KABUL – Sekelompok pria bersenjata memakai seragam dokter melancarkan serangan membabi buta di rumah sakit di Kabul, Afghanistan. Mereka menembaki para penjaga keamanan selama berjam-jam. Sedikitnya 38 orang tewas dan puluhan terluka sebagai akibatnya.
Pihak rumah sakit menjelaskan serangan tersebut didahului oleh sebuah bom bunuh diri di depan pintu masuk menuju kompleks rumah sakit.

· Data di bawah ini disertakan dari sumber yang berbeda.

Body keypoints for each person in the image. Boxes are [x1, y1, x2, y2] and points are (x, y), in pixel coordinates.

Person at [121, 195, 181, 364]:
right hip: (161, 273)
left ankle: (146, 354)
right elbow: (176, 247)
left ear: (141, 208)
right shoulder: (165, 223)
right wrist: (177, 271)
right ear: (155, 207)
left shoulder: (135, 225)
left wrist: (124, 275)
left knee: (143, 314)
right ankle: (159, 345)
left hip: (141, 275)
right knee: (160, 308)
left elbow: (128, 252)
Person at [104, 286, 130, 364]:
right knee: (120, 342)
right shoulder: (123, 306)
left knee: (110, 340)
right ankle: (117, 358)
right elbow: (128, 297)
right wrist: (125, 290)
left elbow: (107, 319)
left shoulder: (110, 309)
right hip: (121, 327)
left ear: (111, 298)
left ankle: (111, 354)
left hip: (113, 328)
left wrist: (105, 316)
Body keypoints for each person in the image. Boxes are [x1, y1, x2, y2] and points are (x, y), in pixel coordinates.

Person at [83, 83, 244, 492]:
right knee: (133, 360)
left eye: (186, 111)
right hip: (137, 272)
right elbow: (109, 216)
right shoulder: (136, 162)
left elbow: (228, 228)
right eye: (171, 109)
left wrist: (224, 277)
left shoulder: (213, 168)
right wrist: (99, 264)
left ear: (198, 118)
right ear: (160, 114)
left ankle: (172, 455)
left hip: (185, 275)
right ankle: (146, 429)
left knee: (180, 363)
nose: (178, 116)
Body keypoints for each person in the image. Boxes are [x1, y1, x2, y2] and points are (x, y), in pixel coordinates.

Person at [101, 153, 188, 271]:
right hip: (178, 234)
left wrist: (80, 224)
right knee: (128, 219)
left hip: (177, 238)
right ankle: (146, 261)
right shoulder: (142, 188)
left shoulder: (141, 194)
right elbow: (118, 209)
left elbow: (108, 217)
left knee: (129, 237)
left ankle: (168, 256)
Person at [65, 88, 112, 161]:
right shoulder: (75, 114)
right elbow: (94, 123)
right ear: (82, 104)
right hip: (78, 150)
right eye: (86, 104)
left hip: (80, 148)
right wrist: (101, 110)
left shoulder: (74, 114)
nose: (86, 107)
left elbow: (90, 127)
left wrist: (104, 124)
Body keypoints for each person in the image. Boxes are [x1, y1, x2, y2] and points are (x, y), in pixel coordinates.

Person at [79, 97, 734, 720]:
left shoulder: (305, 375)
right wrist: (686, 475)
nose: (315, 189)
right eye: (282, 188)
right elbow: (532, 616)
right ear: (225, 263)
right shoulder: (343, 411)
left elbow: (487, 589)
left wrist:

Otoritas setempat mengatakan, ada sekira tiga pria bersenjata menyamar sebagai staf medis kemudian masuk ke kamar rawat inap di kawasan Sardar Mohammad Daud Khan. Fasilitas tersebut memuat 400 tempat tidur dan berada di lantai atas.
Diwartakan The Guardian, Kamis (9/3/2017), ketika pasukan khusus Afghanistan masuk dan memerangi para pria bersenjata tersebut, ledakan kedua terdengar. Juru bicara Kementerian Pertahanan menyebut, jumlah korban yang awalnya hanya tiga langsung melonjak pada tahap ini.
Kelompok teroris ISIS menyatakan terlibat dalam serangan tersebut. Seorang pegawai rumah sakit, Abdul Qadir menceritakan, para militan itu memakai seragam dokter tetapi mengangkat senapan laras panjang AK-47. Qadir menyaksikan dengan mata kepalanya sendiri, mereka menembak seorang pasien dan seorang pekerja.